**INSTRUCTIONS TO FOLLOW**. Search the records for the string "that". Copy each line where it occurs.

Start of RECORDS SHOWN

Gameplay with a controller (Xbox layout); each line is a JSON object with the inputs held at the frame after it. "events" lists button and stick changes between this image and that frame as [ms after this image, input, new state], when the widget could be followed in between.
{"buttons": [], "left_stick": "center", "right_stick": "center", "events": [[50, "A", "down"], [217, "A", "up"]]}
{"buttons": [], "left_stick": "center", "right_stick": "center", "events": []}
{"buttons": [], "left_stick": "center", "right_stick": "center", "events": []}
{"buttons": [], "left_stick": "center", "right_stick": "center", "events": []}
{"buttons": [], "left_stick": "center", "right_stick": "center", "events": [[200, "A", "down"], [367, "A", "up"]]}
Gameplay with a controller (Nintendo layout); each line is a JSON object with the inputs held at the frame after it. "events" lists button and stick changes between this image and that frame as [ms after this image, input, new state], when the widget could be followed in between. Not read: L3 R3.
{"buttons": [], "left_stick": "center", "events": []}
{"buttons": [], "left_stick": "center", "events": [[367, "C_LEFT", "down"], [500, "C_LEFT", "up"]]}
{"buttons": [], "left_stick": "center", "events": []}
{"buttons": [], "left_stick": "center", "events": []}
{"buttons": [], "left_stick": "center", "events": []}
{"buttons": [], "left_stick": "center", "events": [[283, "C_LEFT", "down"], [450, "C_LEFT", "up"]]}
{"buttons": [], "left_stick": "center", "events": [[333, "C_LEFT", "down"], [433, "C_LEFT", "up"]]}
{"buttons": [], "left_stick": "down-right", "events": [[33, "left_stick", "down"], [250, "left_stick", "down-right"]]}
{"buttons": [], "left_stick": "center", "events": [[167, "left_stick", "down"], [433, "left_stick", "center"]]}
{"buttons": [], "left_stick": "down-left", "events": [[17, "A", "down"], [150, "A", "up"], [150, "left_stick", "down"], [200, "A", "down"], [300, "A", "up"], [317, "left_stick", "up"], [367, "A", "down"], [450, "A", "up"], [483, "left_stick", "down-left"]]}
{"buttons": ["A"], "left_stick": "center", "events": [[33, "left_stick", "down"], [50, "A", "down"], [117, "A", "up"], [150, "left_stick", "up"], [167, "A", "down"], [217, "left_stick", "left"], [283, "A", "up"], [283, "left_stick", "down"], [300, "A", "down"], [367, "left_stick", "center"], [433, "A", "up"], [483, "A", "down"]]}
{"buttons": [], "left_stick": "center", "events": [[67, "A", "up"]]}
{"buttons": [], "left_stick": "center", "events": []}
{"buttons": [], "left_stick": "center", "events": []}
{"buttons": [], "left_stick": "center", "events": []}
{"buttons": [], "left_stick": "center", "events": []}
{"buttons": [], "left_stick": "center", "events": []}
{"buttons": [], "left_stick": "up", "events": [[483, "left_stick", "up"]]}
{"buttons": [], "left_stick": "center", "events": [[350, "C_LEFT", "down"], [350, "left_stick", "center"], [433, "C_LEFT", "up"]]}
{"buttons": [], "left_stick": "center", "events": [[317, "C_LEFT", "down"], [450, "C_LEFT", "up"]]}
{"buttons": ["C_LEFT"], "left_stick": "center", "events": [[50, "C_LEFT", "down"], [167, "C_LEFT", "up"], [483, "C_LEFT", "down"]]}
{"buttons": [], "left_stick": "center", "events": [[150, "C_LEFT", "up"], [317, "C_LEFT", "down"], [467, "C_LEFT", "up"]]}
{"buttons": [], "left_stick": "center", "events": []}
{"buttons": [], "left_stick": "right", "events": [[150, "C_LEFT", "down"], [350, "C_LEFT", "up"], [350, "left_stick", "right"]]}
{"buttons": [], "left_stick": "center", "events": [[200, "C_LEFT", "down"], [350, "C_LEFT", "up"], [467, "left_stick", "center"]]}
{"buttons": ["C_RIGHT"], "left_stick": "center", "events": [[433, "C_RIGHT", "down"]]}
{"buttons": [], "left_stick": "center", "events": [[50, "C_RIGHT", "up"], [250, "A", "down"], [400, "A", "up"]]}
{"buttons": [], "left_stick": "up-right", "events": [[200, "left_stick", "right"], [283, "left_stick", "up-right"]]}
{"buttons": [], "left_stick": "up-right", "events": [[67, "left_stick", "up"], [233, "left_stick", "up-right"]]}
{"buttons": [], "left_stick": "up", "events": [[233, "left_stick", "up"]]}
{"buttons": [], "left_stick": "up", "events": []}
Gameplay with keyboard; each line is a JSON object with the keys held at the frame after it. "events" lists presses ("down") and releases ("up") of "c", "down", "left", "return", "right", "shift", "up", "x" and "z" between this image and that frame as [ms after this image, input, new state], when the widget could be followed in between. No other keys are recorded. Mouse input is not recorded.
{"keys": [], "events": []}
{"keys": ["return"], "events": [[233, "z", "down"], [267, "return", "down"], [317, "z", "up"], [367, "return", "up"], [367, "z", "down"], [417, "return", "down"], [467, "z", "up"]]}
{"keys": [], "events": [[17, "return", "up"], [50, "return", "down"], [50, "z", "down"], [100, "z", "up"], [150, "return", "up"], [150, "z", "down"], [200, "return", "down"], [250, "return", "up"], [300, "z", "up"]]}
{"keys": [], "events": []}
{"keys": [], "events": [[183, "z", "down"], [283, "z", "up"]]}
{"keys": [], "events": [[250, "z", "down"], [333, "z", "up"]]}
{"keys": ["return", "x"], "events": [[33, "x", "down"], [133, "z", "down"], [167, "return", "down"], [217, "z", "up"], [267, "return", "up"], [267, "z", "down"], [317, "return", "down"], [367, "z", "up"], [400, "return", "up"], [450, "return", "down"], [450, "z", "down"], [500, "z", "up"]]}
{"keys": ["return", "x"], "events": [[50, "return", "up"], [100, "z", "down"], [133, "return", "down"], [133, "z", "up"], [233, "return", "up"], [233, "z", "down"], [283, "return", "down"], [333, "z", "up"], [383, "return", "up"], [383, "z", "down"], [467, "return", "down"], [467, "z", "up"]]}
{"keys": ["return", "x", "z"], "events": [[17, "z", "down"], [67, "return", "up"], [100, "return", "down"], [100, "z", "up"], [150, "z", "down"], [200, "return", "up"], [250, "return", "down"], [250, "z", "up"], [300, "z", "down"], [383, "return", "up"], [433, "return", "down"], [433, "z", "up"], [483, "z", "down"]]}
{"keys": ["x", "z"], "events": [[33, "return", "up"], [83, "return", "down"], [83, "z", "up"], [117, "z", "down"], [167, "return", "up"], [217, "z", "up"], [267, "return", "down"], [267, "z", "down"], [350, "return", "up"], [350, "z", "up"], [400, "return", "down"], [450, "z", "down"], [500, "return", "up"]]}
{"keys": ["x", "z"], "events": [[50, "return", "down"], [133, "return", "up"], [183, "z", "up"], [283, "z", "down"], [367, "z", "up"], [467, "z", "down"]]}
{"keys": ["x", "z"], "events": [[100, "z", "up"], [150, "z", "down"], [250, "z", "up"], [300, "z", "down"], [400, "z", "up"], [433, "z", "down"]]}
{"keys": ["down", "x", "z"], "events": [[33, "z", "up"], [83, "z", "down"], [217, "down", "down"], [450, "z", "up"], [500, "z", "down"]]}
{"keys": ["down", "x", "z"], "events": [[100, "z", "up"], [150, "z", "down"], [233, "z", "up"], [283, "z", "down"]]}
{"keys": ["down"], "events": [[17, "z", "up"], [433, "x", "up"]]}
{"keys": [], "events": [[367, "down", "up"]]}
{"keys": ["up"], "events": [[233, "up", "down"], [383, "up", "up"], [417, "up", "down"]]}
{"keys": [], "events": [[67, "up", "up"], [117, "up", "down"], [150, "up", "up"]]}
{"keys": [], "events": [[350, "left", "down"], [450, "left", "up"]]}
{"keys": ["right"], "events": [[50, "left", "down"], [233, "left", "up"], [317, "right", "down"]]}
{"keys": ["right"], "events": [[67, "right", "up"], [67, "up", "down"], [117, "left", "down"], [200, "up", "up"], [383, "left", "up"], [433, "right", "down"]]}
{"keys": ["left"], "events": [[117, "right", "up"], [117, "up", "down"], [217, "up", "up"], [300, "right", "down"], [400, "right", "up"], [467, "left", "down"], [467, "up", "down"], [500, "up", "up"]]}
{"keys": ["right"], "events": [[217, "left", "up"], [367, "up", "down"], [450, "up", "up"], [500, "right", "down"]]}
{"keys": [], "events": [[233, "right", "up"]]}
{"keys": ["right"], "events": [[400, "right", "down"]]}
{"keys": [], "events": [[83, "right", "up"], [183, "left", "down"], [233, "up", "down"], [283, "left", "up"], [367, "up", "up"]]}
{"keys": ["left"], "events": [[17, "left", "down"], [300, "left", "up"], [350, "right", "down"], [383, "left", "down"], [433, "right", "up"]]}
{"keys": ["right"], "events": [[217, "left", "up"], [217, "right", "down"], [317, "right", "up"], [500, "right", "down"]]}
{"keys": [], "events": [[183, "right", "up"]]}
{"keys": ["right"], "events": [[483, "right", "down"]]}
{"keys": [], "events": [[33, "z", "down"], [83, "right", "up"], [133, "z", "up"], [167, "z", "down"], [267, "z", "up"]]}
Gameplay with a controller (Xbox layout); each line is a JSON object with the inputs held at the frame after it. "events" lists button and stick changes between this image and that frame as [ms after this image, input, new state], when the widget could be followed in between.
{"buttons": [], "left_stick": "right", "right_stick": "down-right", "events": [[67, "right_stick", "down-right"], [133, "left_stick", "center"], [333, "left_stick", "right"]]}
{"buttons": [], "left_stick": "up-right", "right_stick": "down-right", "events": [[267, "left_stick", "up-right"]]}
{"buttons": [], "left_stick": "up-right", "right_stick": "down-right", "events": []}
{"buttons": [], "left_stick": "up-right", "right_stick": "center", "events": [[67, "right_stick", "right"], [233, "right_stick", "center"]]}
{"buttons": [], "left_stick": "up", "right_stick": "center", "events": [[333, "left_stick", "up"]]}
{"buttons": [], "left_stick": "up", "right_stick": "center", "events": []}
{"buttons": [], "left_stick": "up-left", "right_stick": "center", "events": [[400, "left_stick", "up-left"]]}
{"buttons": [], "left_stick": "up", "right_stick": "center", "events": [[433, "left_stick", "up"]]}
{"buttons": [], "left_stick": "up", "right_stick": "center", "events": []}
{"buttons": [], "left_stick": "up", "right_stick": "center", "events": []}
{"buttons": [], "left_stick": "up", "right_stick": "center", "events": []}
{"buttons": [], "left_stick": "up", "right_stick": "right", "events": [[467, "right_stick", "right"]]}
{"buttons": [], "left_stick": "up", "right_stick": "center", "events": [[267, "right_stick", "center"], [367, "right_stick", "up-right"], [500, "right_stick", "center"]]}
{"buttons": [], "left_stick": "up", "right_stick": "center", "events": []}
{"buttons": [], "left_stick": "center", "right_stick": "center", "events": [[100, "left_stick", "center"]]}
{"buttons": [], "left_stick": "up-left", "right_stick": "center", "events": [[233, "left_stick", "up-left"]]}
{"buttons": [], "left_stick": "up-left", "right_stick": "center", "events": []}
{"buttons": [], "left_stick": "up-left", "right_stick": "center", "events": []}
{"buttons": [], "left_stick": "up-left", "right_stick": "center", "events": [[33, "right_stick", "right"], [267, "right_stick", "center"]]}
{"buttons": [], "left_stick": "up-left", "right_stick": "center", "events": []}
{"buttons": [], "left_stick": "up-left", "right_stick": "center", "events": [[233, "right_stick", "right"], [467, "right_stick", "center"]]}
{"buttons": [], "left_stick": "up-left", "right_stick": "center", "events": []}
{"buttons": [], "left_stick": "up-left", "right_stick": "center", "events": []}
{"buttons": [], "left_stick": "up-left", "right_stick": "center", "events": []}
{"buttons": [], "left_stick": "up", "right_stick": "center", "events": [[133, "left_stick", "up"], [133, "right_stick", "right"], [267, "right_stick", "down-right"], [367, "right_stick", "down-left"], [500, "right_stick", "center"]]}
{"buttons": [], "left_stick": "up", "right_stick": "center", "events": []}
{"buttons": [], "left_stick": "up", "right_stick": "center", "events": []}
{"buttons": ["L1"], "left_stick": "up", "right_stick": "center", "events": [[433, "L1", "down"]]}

End of RECORDS SHOWN

**TASK RESPONSE**.
Gameplay with a controller (Xbox layout); each line is a JSON object with the inputs held at the frame after it. "events" lists button and stick changes between this image and that frame as [ms after this image, input, new state], when the widget could be followed in between.
Gameplay with a controller (Nintendo layout); each line is a JSON object with the inputs held at the frame after it. "events" lists button and stick changes between this image and that frame as [ms after this image, input, new state], when the widget could be followed in between. Not read: L3 R3.
Gameplay with keyboard; each line is a JSON object with the keys held at the frame after it. "events" lists presses ("down") and releases ("up") of "c", "down", "left", "return", "right", "shift", "up", "x" and "z" between this image and that frame as [ms after this image, input, new state], when the widget could be followed in between. No other keys are recorded. Mouse input is not recorded.
Gameplay with a controller (Xbox layout); each line is a JSON object with the inputs held at the frame after it. "events" lists button and stick changes between this image and that frame as [ms after this image, input, new state], when the widget could be followed in between.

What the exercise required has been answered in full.